USA-Experte: Präsident Biden gläubiger und praktizierender Katholik
Mit dem Demokraten Joe Biden zieht ein gläubiger und praktizierender Katholik ins Weiße Haus ein. Das betont der Salzburger Religionswissenschaftler und stellvertretende Direktor des Salzburger Bildungswerks, Andreas Weiß, in der aktuellen Ausgabe der Wiener Kirchenzeitung "Der Sonntag". Biden stehe mit beiden Beinen in einer sehr fest verankerten Katholizität, die sich auch in einem regelmäßigen Messbesuch niederschlägt. "Bei Trump war es ein politischer symbolischer Messianismus, in den er sich selbst getaucht hat, bei Biden ist es eine Konstante in seinem Leben", so Weiß.
Biden habe nie ein großes Aufsehen darum gemacht, "aber während seiner gesamten politischen Laufbahn seinen katholischen Glauben praktisch sehr aktiv gelebt. Er hat auch nur sehr wenige Gottesdienste verpasst."
Trotzdem: Katholiken hätten Biden laut Nachwahl-Untersuchungen mit nur 52 zu 48 Prozent Trump vorgezogen. "Man sieht der religionspolitische Diskurs hat sich in den USA verändert", analysierte Weiß. So würden viele katholische Anhänger des abgewählten Präsidenten Trump Bidens Glauben wegen dessen Haltung zu Schwangerschaftsabbrüchen, "Homo-Ehe" und anderen kulturellen Streitthemen infrage stellen.
Knapp 28 Prozent der 330 Millionen US-Amerikaner seien "religiös nicht mehr gebunden", erläuterte Weiß. Das bedeute aber nicht, "dass diese nicht mehr gläubig sind, aber sie funktionieren in ihrem Wahlverhalten völlig anders als institutionell gebundene Christen. Da stehen die Demokraten Bidens auch vor einer Richtungsentscheidung".

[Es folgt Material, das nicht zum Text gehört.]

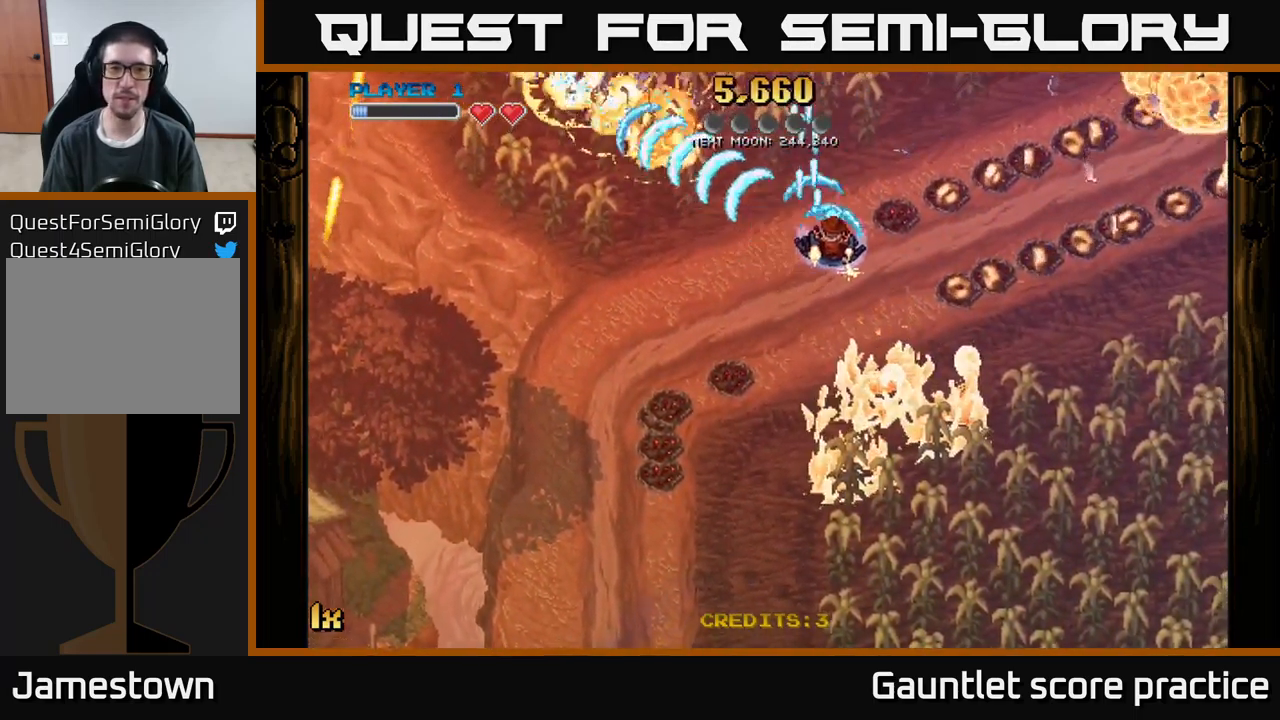
{"buttons": ["A"], "left_stick": "down-right", "events": [[166, "X", "up"], [250, "left_stick", "right"], [400, "left_stick", "down-right"]]}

Vor sechs Jahrzehnten zog mit John F. Kennedy der erste Katholik in das Weiße Haus ein, aber, so Weiß: "Kennedy war bemüht Religiosität und Politik voneinander zu trennen." Heute sei, so Weiß "die katholische Kirche in den USA fragmentiert, "sie polarisiert zwischen einem liberalen und einem konservativen Flügel". Zwischen diesen Richtungen befände sich der neue Präsident Biden zum Beispiel beim heiklen Thema Abtreibung. Eine Frage, die in den letzten Jahrzehnten zu einem Brennpunkt in der religionspolitischen Landschaft der USA geworden ist, so Weiß.
Papst und US-Präsident
Weiß verwies weiters auf Parallelen zwischen Biden und Papst Franziskus, beide hätten auch bereits miteinander telefoniert. Beide wollten sich bei den Themen Klimaschutz und soziale Gerechtigkeit zusammenspannen. Weiß: "Beim Klimawandel gibt es sicher frappierende Parallelen von Biden und Papst Franziskus. Es ist zu erwarten, dass Biden vor allem jene Entscheidungen, die Vorgänger Trump auch im Alleingang und vorschnell gemacht hat, also den Ausstieg aus der WHO, jenen aus dem Pariser Klimabündnis, sehr schnell rückgängig machen wird".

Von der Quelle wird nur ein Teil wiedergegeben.